QA: It’s interesting that when we were talking about violence within the community and how you said that people cared more for each other when we couldn’t go out in the public, when we had more violence targeting us from the outside. So, I had this association that we were more connected within.
SABINA: Yes, correct. Somehow, instead of becoming gentler, there’s still this unnecessary rebellion in some places. We’re missing more of emotional intelligence as to recognize the moment when something should be done, and avoid doing something at every cost. We forget to talk, dialogue is the best solution, to sit down with a person and talk normally, tension free, just pure common-sense dialogue.
QA: Sabina, you have been an activist ever since we’ve known each other. Could you share your thoughts on your activism, how did the resistance look like and what’s happening now?
SABINA: Well, yes, many things have changed now in activism with all this technology. It kind of gave protection to activists in a way, but when direct action needs to be done, one has to take it to the streets, come out there, you have to show it and raise your voice. But the digital platforms have also helped where you can send your message to the general public in a clear way. However, if things are not changing, you always have to show it verbally and publicly, I mean, in the streets as well. I always support any kind of action if we want to change some things. Now, it would be good if a revolution happened here, at least if we could remove the current political leaders in these elections. That would be a ray of light…
QA: Do you believe it’s possible?
SABINA: Yes, I’m hopeful. It takes like three angry politicians who’d draw the line, in a positive sense. Like, if one would say, I see my neighbor suffering, a man who had worked his fingers to the bone for 40 years, earned his pension and can’t make a living from it, he’s not getting the amount he’s deserved. Or, on the other hand, let’s take killing dogs for example, or exploitation of everything… I just hope they’ll turn up, at least one for ecology, one for social care and issues and one strong manager on the head of the state.
QA: Well, Sabina, I hope so. Those wishes are very nice.
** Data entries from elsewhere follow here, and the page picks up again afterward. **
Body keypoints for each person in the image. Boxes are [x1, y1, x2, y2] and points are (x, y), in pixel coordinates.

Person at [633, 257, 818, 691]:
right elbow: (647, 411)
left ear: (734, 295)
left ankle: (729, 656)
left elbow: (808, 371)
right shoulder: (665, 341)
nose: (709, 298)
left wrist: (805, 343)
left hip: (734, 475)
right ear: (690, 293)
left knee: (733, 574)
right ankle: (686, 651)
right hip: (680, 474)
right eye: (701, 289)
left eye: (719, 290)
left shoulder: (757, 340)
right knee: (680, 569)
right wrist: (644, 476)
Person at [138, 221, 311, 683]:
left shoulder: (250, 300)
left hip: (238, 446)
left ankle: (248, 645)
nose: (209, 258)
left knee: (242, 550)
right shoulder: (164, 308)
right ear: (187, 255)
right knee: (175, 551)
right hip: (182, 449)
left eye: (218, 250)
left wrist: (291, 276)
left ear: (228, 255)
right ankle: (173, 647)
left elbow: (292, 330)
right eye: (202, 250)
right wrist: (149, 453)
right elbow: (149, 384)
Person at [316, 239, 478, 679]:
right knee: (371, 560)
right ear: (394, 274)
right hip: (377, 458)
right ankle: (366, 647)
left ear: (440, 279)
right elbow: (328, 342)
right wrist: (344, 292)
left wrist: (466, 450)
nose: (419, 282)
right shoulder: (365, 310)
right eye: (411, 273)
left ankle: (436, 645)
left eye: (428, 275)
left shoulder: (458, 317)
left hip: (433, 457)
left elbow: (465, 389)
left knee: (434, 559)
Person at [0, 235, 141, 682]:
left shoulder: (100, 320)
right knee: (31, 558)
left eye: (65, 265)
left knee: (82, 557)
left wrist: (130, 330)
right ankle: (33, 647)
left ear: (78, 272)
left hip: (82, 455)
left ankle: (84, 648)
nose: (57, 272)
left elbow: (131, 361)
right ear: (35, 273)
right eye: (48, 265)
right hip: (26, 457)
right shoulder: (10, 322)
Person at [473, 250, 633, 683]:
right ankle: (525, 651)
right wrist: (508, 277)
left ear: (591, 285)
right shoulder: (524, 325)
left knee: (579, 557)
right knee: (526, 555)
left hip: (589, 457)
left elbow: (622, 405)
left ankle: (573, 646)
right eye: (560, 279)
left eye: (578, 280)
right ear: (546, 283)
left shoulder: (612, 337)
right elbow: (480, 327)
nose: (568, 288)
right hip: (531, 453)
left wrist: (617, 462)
SABINA: I think we have people like those, but this huge nationalist organization is like an octopus, it’s so hard to remove them. But I think it’s doable and feasible, I really believe it can.
QA: At the very beginning you shared one of your childhood memories about the cassette recorder. Now, I’ve known you through music as well, so what does the music represent in your life and how do you nurture that feeling within?
SABINA: Music saved my life! In the hardest period of my life I decided to take on djing. I’ve been listening to so much music, I’m like a little walking music archive! So, basically, I wanted to share that energy I feel through those sets and playlists, to give it to other people and it’s mostly a positive emotion. I think music means something to everyone. To me it means a great deal, if I didn’t have it…I don’t know what would happen.
QA: Do you have some message, a guiding principle of your own that you’d like to share for the end of this interview?
SABINA: What guides me above everything else is to try and use my common sense to assess life situations and not be afraid. As long as you’re fearless, you can do so much, whatever you imagine, everything is possible! To pursue a career in a job you really love, partake in activism and above else, be a good person.
This story is part of a series of personal stories of LBTQ women about relationships, identities, sexuality and gender, feeling of belonging, creativity and work. Persons from the community share their thoughts related to these questions reflecting on the period before, during and after the war, as well as the current COVID-19 pandemic. Initiative supported by Feminist Review Trust Fund.